§ WHAT YOU HAVE TO DO: Revise the material below by replacing each occurrence of "Voir plus" with "Afficher plus", and leave everything else as it is.

§ EXTRACTED ENTRIES:
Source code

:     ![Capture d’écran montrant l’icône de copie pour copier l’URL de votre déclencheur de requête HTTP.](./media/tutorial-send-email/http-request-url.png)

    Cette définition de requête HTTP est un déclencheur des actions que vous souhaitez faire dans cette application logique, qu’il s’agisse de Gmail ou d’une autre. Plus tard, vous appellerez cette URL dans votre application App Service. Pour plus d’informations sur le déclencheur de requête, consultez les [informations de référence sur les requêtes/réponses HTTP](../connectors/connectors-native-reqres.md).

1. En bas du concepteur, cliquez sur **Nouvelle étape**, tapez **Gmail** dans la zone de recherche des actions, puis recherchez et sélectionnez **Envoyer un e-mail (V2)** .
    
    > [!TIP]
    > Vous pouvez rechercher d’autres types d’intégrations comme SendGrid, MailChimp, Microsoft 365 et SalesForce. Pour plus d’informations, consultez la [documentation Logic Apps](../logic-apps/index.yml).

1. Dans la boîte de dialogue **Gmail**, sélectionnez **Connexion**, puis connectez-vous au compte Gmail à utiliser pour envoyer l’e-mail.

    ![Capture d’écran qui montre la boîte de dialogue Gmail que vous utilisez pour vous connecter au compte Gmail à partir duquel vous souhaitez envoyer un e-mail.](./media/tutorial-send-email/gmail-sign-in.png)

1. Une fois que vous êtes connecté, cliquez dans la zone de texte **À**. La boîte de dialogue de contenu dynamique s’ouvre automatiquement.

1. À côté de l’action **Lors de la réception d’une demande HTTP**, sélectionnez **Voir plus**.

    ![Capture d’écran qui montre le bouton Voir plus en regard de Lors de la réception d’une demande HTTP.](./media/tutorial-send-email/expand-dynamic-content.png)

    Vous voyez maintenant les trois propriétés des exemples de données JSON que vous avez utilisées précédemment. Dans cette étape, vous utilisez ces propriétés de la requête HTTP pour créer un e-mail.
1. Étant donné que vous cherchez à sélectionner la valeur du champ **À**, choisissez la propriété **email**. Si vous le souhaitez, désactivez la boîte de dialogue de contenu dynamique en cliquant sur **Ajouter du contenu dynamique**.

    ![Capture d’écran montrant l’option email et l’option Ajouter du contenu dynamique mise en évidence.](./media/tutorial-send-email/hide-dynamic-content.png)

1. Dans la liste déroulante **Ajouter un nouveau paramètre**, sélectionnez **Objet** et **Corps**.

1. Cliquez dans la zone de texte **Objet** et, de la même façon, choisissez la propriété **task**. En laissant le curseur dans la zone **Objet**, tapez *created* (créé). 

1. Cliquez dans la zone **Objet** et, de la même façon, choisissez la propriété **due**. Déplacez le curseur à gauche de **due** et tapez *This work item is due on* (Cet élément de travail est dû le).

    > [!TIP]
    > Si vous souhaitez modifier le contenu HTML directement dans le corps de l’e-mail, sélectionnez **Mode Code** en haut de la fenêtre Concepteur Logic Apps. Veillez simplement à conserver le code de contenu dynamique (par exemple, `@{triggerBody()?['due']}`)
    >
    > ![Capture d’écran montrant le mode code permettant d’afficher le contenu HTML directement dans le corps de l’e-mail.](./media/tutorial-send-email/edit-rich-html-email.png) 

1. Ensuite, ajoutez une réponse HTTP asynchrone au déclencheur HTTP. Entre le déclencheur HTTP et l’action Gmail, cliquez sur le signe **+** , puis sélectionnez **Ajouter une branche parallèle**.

§ SOLUTION FOR THIS PROBLEM:
Source code

:     ![Capture d’écran montrant l’icône de copie pour copier l’URL de votre déclencheur de requête HTTP.](./media/tutorial-send-email/http-request-url.png)

    Cette définition de requête HTTP est un déclencheur des actions que vous souhaitez faire dans cette application logique, qu’il s’agisse de Gmail ou d’une autre. Plus tard, vous appellerez cette URL dans votre application App Service. Pour plus d’informations sur le déclencheur de requête, consultez les [informations de référence sur les requêtes/réponses HTTP](../connectors/connectors-native-reqres.md).

1. En bas du concepteur, cliquez sur **Nouvelle étape**, tapez **Gmail** dans la zone de recherche des actions, puis recherchez et sélectionnez **Envoyer un e-mail (V2)** .
    
    > [!TIP]
    > Vous pouvez rechercher d’autres types d’intégrations comme SendGrid, MailChimp, Microsoft 365 et SalesForce. Pour plus d’informations, consultez la [documentation Logic Apps](../logic-apps/index.yml).

1. Dans la boîte de dialogue **Gmail**, sélectionnez **Connexion**, puis connectez-vous au compte Gmail à utiliser pour envoyer l’e-mail.

    ![Capture d’écran qui montre la boîte de dialogue Gmail que vous utilisez pour vous connecter au compte Gmail à partir duquel vous souhaitez envoyer un e-mail.](./media/tutorial-send-email/gmail-sign-in.png)

1. Une fois que vous êtes connecté, cliquez dans la zone de texte **À**. La boîte de dialogue de contenu dynamique s’ouvre automatiquement.

1. À côté de l’action **Lors de la réception d’une demande HTTP**, sélectionnez **Afficher plus**.

    ![Capture d’écran qui montre le bouton Afficher plus en regard de Lors de la réception d’une demande HTTP.](./media/tutorial-send-email/expand-dynamic-content.png)

    Vous voyez maintenant les trois propriétés des exemples de données JSON que vous avez utilisées précédemment. Dans cette étape, vous utilisez ces propriétés de la requête HTTP pour créer un e-mail.
1. Étant donné que vous cherchez à sélectionner la valeur du champ **À**, choisissez la propriété **email**. Si vous le souhaitez, désactivez la boîte de dialogue de contenu dynamique en cliquant sur **Ajouter du contenu dynamique**.

    ![Capture d’écran montrant l’option email et l’option Ajouter du contenu dynamique mise en évidence.](./media/tutorial-send-email/hide-dynamic-content.png)

1. Dans la liste déroulante **Ajouter un nouveau paramètre**, sélectionnez **Objet** et **Corps**.

1. Cliquez dans la zone de texte **Objet** et, de la même façon, choisissez la propriété **task**. En laissant le curseur dans la zone **Objet**, tapez *created* (créé). 

1. Cliquez dans la zone **Objet** et, de la même façon, choisissez la propriété **due**. Déplacez le curseur à gauche de **due** et tapez *This work item is due on* (Cet élément de travail est dû le).

    > [!TIP]
    > Si vous souhaitez modifier le contenu HTML directement dans le corps de l’e-mail, sélectionnez **Mode Code** en haut de la fenêtre Concepteur Logic Apps. Veillez simplement à conserver le code de contenu dynamique (par exemple, `@{triggerBody()?['due']}`)
    >
    > ![Capture d’écran montrant le mode code permettant d’afficher le contenu HTML directement dans le corps de l’e-mail.](./media/tutorial-send-email/edit-rich-html-email.png) 

1. Ensuite, ajoutez une réponse HTTP asynchrone au déclencheur HTTP. Entre le déclencheur HTTP et l’action Gmail, cliquez sur le signe **+** , puis sélectionnez **Ajouter une branche parallèle**.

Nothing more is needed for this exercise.